Nomura Announces Buyback, Reduced Chairman Role Before Annual Meeting

(Bloomberg) -- Nomura Holdings Inc. is reducing its stake in an affiliate tied to an information leak and has withdrawn a proposal to nominate its chairman to key board roles in a bid to bolster governance ahead of its annual shareholder meeting.

Japan’s biggest brokerage will use proceeds from trimming its holding in Nomura Research Institute to buy back as much as 150 billion yen ($1.4 billion) of shares, it said in a statement Tuesday.

Nomura’s shareholders are scheduled to meet on Monday, with one influential proxy adviser calling for the ouster of Chief Executive Officer Koji Nagai after the firm was penalized for leaking sensitive stock-market information. Shares of the Tokyo-based company have tumbled 19% this year after it posted its first annual loss in a decade.

Nomura withdrew its proposal to re-elect Chairman Nobuyuki Koga as head of the compensation and nominating committees, it said in Tuesday’s statement. It is now asking shareholders to vote in favor of outside director Hiroshi Kimura for those positions, a move that it said “will help further enhance governance.”
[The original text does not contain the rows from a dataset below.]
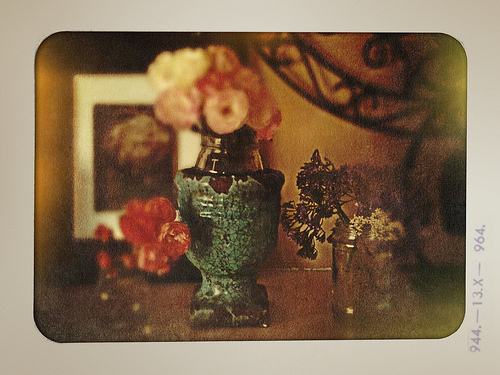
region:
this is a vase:
[166, 145, 297, 344]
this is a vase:
[307, 180, 415, 330]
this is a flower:
[121, 190, 191, 276]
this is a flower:
[196, 85, 257, 141]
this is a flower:
[107, 118, 167, 160]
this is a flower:
[150, 48, 220, 82]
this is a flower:
[226, 68, 282, 137]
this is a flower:
[341, 205, 408, 269]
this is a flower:
[290, 138, 351, 214]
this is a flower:
[281, 195, 333, 274]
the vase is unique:
[151, 165, 351, 325]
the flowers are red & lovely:
[94, 195, 194, 327]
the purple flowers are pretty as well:
[283, 145, 408, 325]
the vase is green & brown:
[183, 171, 290, 332]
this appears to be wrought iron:
[274, 41, 441, 136]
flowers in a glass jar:
[278, 148, 440, 324]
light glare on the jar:
[343, 241, 353, 248]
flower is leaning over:
[276, 191, 341, 261]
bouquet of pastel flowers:
[145, 40, 285, 161]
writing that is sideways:
[467, 218, 495, 367]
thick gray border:
[0, 1, 499, 371]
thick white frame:
[68, 63, 224, 249]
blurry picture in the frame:
[91, 107, 180, 211]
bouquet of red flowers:
[117, 195, 191, 276]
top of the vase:
[185, 119, 269, 170]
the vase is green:
[184, 170, 271, 312]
What Bloomberg Intelligence Says

Nomura’s new share buyback plan could raise earnings per share by about 9%, based on our analysis, with return on equity edging up to 4.2% this fiscal year.
Francis Chan, banking analyst
Click here to view the research

Proxy advisory firms Glass Lewis and Institutional Shareholder Services had urged shareholders to vote against Koga, 68, due to concerns over governance. Glass Lewis said having an inside director as chairman of the two committees made oversight of executive performance and pay “more complicated and less rigorous.”
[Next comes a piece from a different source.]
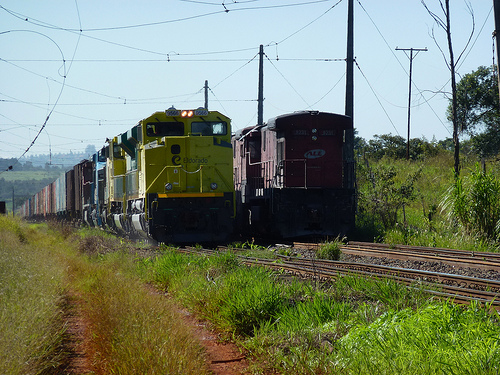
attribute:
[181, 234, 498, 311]
train tracks — part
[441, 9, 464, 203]
tree — part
ISS recommended that shareholders also vote against Nagai, 60, saying he should be held responsible for the information leak. The Financial Services Agency ordered Nomura to improve internal controls over the incident, and companies dropped the firm from managing fund-raising deals. Nagai took a 30% pay cut for three months, but vowed to stay on as CEO.

The leak began with a Nomura Research Institute employee, who was on a Tokyo Stock Exchange panel considering an overhaul of the bourse’s sections of listed stocks. The person gave information on the potential threshold for the changes to a strategist at Nomura’s main securities unit, and the brokerage’s employees then shared the information with institutional clients.
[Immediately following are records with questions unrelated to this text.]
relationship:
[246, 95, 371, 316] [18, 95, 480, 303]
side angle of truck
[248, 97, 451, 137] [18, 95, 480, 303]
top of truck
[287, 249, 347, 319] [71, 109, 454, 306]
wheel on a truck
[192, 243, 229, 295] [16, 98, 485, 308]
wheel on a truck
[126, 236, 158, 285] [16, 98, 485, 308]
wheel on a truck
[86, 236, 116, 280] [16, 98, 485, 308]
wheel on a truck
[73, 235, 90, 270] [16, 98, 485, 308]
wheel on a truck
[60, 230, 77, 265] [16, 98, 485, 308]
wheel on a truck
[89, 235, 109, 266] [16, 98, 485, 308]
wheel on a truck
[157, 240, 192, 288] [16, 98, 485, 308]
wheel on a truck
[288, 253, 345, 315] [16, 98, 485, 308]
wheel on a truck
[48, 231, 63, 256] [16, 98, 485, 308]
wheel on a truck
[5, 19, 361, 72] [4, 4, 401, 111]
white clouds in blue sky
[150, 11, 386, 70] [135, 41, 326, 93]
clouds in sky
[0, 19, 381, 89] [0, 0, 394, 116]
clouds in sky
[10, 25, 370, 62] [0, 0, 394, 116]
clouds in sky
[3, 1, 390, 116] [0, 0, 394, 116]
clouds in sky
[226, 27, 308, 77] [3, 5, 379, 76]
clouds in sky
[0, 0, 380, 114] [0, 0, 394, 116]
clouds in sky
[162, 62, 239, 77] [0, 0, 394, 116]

In the deal announced Tuesday, Nomura Research Institute agreed to buy back its shares from Nomura for 160 billion yen, pushing down the brokerage’s stake in NRI to 23.1% from 36.6%. Shares of Nomura closed down 2.1% in Tokyo before the statement was released.

After the announcement, S&P Global Ratings placed NRI on a negative credit watch, since the share repurchase will be mostly funded with debt.